++++ Given records
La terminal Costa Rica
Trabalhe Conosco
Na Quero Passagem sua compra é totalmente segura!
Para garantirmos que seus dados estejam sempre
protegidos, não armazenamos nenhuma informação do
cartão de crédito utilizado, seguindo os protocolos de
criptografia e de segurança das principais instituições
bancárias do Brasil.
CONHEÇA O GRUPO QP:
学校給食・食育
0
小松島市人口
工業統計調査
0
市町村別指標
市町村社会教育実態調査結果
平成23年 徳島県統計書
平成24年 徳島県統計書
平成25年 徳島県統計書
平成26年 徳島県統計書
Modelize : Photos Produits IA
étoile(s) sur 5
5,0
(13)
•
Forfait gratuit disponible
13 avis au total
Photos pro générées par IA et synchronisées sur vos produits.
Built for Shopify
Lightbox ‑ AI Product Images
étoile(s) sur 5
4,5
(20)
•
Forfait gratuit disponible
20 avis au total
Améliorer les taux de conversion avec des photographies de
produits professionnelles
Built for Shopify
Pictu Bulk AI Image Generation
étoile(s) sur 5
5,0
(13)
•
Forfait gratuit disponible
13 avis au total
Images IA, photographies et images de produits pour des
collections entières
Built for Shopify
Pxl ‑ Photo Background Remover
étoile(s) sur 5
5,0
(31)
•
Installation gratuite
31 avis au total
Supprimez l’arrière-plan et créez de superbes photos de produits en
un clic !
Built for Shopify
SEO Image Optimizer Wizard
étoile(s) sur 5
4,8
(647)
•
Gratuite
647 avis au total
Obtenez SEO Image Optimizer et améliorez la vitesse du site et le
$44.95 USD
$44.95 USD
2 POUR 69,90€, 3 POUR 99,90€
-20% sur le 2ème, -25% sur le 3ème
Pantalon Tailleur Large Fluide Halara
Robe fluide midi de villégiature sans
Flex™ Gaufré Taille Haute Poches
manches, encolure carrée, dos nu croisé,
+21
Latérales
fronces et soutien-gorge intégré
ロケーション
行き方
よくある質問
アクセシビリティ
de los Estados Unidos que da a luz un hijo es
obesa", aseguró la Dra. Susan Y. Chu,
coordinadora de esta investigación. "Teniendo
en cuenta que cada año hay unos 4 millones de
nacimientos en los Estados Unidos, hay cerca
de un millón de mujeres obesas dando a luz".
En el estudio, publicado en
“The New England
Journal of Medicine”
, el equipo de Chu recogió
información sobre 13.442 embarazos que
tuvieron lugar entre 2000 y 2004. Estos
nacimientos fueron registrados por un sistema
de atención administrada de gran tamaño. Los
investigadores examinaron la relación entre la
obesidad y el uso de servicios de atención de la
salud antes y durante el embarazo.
++++++++
> _The task_
The answer must be a single number: the count of lines above that contain "photographies".

> _Task answer_
2